Data provided:
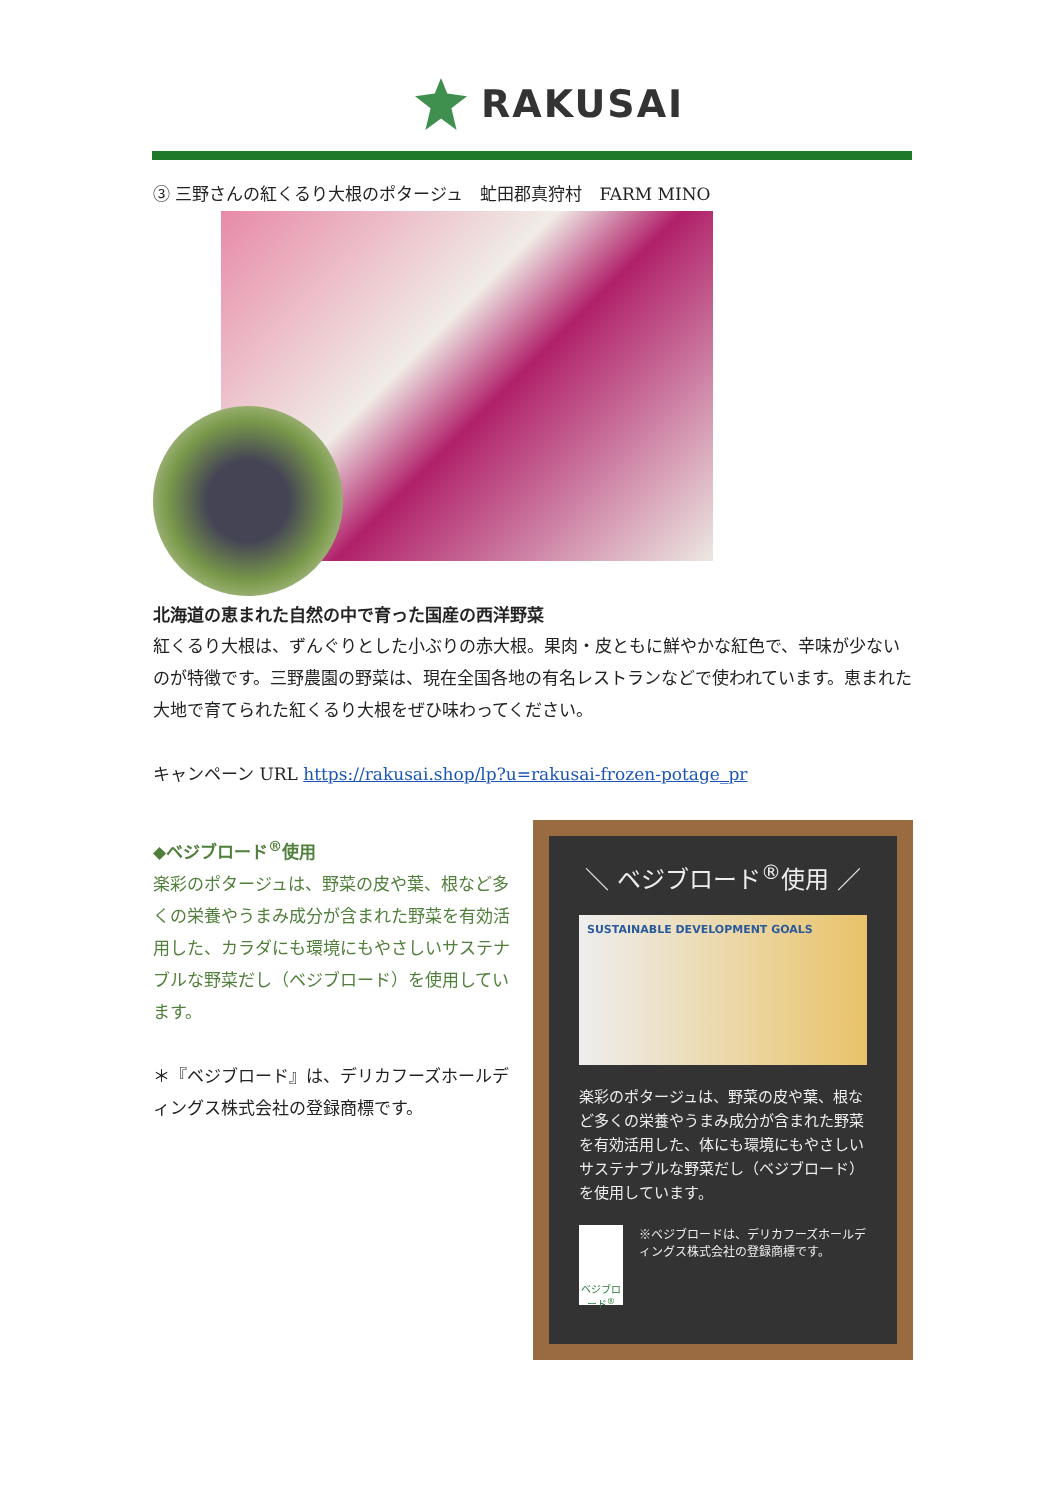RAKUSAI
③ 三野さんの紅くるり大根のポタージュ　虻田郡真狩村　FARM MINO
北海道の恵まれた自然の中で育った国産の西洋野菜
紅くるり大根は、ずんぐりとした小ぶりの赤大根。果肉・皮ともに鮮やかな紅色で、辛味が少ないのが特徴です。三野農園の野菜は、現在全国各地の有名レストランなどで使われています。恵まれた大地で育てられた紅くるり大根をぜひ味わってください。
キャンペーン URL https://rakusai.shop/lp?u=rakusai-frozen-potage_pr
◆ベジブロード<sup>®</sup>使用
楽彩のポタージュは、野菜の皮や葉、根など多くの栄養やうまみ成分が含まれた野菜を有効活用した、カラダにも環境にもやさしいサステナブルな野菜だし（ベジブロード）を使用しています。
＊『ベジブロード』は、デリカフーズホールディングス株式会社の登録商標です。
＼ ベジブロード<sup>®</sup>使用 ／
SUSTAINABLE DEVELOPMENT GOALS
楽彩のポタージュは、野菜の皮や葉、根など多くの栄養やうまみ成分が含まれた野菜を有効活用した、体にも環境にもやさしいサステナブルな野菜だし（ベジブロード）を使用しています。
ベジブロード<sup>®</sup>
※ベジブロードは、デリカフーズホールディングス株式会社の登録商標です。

What this task involves: In the entries above, which lines hold the string "楽彩のポタージュは"? Report all of them.

Written solution:
楽彩のポタージュは、野菜の皮や葉、根など多くの栄養やうまみ成分が含まれた野菜を有効活用した、カラダにも環境にもやさしいサステナブルな野菜だし（ベジブロード）を使用しています。
楽彩のポタージュは、野菜の皮や葉、根など多くの栄養やうまみ成分が含まれた野菜を有効活用した、体にも環境にもやさしいサステナブルな野菜だし（ベジブロード）を使用しています。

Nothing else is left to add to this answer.